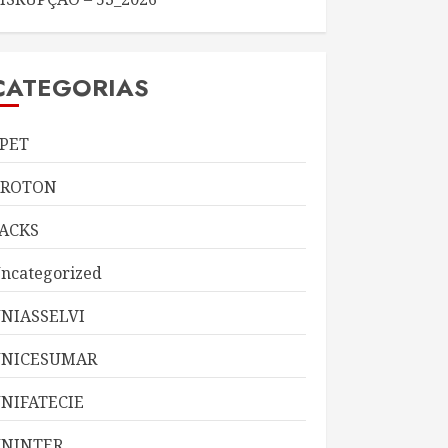
CATEGORIAS
PET
KROTON
ACKS
ncategorized
NIASSELVI
UNICESUMAR
NIFATECIE
NINTER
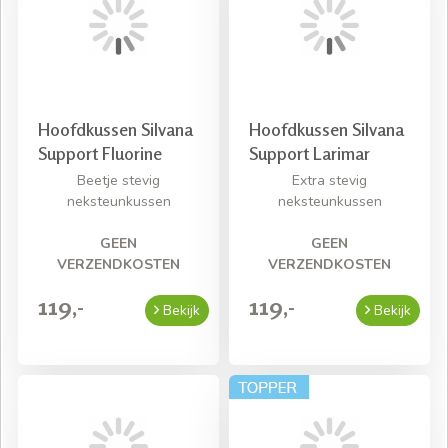
Hoofdkussen Silvana
Hoofdkussen Silvana
Support Fluorine
Support Larimar
Beetje stevig
Extra stevig
neksteunkussen
neksteunkussen
GEEN
GEEN
VERZENDKOSTEN
VERZENDKOSTEN
119,-
119,-
Bekijk
Bekijk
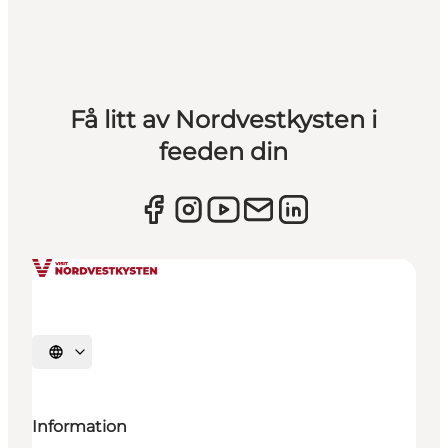
Få litt av Nordvestkysten i
feeden din
Velg språk
Information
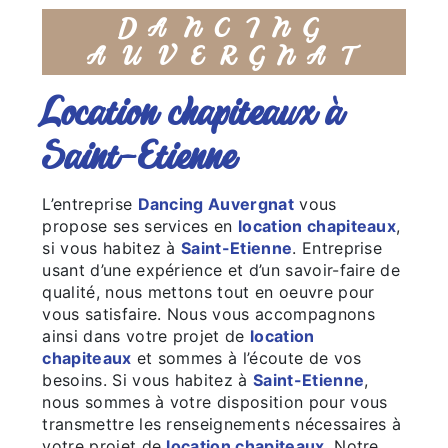
DANCING
AUVERGNAT
location chapiteaux à
Saint-Etienne
L’entreprise
Dancing Auvergnat
vous
propose ses services en
location chapiteaux
,
si vous habitez à
Saint-Etienne
. Entreprise
usant d’une expérience et d’un savoir-faire de
qualité, nous mettons tout en oeuvre pour
vous satisfaire. Nous vous accompagnons
ainsi dans votre projet de
location
chapiteaux
et sommes à l’écoute de vos
besoins. Si vous habitez à
Saint-Etienne
,
nous sommes à votre disposition pour vous
transmettre les renseignements nécessaires à
votre projet de
location chapiteaux
. Notre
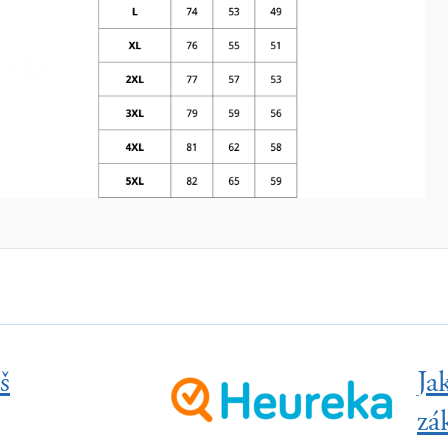
š
Ja
zá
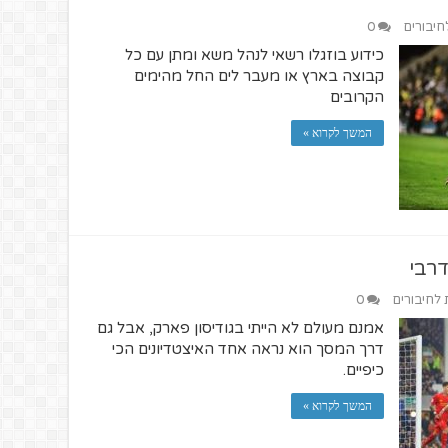
לחיבורים
0
כידוע בוזגלו רשאי לנהל משא ומתן עם כל
קבוצה בארץ או מעבר לים החל מהימים
הקרובים
המשך לקרוא »
דרבי
ת לחיבורים
0
אמנם מעולם לא הייתי בגודיסון פארק, אבל גם
דרך המסך הוא נראה אחד האיצטדיונים הכי
כיפיים.
המשך לקרוא »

-------------------------

Starting with the first line of the material and going on through the line with "Information", write those lines out again, replacing "Bekijk" with "Bestel" and leaving everything else unchanged. Leave the pictures out of your answer.

ANSWER SECTION:
CATEGORIAS
PET
KROTON
ACKS
ncategorized
NIASSELVI
UNICESUMAR
NIFATECIE
NINTER
Hoofdkussen Silvana
Hoofdkussen Silvana
Support Fluorine
Support Larimar
Beetje stevig
Extra stevig
neksteunkussen
neksteunkussen
GEEN
GEEN
VERZENDKOSTEN
VERZENDKOSTEN
119,-
119,-
Bestel
Bestel
Få litt av Nordvestkysten i
feeden din
Velg språk
Information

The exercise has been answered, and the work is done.